Je ne voulais jamais que tu te sentes seule. C’est pourquoi j’ai demandé à tous ceux qui aiment Sophie de lui écrire une lettre pour lui raconter ce qui la rend si extraordinaire.
Cette boîte est la preuve que vous êtes entourées par tout un village de personnes qui vous aiment. N’oublie jamais cela.
Et surtout, ne laisse pas le chagrin voler le temps qu’il vous reste à partager au bord de la mer. Aucun de nous ne sait ce que demain nous réserve. Alors protège chaque instant d’aujourd’hui comme un trésor.
Je serrai la lettre contre ma poitrine et pleurai dans les cheveux de Sophie.
— Maman… pourquoi tu pleures ?
— Parce que j’aime tellement papi… et qu’il me manque énormément.
Je pris une profonde inspiration, puis je lui souris.

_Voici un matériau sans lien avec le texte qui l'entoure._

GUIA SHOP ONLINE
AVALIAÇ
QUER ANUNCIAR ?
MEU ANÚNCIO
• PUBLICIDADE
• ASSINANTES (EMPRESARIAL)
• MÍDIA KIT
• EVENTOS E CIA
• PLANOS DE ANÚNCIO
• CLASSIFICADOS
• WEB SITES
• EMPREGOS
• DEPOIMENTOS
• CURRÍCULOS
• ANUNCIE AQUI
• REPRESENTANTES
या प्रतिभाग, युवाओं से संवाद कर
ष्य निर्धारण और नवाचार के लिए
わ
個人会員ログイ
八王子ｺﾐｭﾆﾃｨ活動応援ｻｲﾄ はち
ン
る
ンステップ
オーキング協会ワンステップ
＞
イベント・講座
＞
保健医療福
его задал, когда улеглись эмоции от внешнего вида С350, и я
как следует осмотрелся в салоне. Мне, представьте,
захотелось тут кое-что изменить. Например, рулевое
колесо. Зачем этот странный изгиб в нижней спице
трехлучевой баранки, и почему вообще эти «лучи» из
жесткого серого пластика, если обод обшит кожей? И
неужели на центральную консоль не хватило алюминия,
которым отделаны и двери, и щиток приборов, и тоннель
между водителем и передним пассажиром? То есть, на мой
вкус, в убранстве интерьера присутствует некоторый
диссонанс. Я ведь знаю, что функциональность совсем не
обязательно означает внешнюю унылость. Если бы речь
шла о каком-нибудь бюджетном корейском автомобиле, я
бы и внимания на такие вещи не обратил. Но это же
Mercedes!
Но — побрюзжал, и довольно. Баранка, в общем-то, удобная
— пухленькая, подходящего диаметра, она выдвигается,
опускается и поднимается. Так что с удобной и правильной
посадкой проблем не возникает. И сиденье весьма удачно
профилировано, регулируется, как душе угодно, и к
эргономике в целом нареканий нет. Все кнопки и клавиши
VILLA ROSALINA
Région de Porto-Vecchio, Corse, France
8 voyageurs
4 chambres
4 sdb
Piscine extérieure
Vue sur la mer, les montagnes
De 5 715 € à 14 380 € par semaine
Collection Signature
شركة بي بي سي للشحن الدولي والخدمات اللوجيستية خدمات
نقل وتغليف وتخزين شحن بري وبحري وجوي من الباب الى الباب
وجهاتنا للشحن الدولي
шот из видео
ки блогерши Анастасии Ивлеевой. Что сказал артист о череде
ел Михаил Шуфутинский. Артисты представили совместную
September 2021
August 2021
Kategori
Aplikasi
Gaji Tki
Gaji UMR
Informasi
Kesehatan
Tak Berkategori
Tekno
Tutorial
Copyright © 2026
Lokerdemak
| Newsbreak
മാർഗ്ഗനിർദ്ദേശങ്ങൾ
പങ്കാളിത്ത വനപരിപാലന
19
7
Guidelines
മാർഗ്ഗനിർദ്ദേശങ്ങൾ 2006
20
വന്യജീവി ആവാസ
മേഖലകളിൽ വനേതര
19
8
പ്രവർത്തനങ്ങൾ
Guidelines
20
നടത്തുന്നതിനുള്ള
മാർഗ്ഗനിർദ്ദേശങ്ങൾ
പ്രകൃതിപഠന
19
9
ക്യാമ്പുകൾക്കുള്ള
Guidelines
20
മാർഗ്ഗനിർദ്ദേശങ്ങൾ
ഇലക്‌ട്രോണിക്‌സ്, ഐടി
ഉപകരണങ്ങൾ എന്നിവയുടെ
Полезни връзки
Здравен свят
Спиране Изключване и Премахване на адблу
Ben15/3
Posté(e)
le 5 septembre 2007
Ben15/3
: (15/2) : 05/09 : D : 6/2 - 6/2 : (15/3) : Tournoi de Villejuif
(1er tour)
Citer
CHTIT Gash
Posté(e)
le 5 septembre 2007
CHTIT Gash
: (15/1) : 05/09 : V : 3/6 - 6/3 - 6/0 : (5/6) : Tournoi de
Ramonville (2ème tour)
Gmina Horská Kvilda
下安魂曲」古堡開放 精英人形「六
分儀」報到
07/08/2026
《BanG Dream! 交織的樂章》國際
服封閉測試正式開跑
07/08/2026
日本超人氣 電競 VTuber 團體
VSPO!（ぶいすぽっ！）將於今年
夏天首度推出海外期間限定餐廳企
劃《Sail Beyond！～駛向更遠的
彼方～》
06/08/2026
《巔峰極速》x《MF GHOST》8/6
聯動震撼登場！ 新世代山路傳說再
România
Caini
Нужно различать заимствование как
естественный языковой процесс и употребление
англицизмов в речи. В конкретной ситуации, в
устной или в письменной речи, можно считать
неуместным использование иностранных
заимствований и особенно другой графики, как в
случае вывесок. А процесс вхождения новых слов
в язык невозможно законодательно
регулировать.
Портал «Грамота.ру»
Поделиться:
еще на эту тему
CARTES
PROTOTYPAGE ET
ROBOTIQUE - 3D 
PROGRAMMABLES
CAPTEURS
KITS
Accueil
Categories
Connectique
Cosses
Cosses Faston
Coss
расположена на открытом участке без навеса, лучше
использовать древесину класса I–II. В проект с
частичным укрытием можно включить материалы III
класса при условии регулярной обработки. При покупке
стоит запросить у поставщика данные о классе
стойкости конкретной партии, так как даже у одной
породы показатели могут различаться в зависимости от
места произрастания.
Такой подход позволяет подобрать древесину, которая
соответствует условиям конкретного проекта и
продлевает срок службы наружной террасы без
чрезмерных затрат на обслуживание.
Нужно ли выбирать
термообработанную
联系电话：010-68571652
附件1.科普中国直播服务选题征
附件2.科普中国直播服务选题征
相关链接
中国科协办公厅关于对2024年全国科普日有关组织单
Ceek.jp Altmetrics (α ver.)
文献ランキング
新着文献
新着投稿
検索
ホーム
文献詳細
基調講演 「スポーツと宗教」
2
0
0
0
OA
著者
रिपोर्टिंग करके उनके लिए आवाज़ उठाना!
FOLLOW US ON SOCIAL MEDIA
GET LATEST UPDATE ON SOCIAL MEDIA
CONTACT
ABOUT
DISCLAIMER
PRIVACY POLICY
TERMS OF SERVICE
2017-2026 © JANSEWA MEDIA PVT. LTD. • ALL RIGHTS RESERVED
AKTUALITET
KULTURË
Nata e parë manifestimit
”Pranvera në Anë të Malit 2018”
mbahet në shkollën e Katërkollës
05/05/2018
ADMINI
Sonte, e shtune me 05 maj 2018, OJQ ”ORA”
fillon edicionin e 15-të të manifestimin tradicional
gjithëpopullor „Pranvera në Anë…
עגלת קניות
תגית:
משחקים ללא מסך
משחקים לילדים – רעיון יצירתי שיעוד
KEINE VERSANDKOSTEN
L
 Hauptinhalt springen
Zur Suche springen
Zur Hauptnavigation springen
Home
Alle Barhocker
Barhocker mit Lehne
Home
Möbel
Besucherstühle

— Mais papi a écrit que nous devions profiter de la plage. Et c’est exactement ce que nous allons faire. D’accord ?
Sophie essuya doucement mes larmes et hocha la tête.
Trois semaines plus tard, Sophie coloriait tranquillement sur son lit d’hôpital lorsque la porte s’ouvrit. Son oncologue se tenait sur le seuil.
— Madame, pouvons-nous parler un instant dans le couloir ?
Mon cœur se serra.
Je le suivis.
— J’ai une nouvelle à vous annoncer.
Je retins mon souffle.
— Un nouvel essai clinique vient tout juste d’être lancé. D’après les derniers résultats de Sophie, elle remplit les critères de participation. Je ne peux rien vous promettre… mais, pour la première fois, une nouvelle possibilité s’offre à nous.
Je regardai Sophie, qui fredonnait doucement une chanson de Vaiana.
— Alors nous participerons, répondis-je sans hésiter.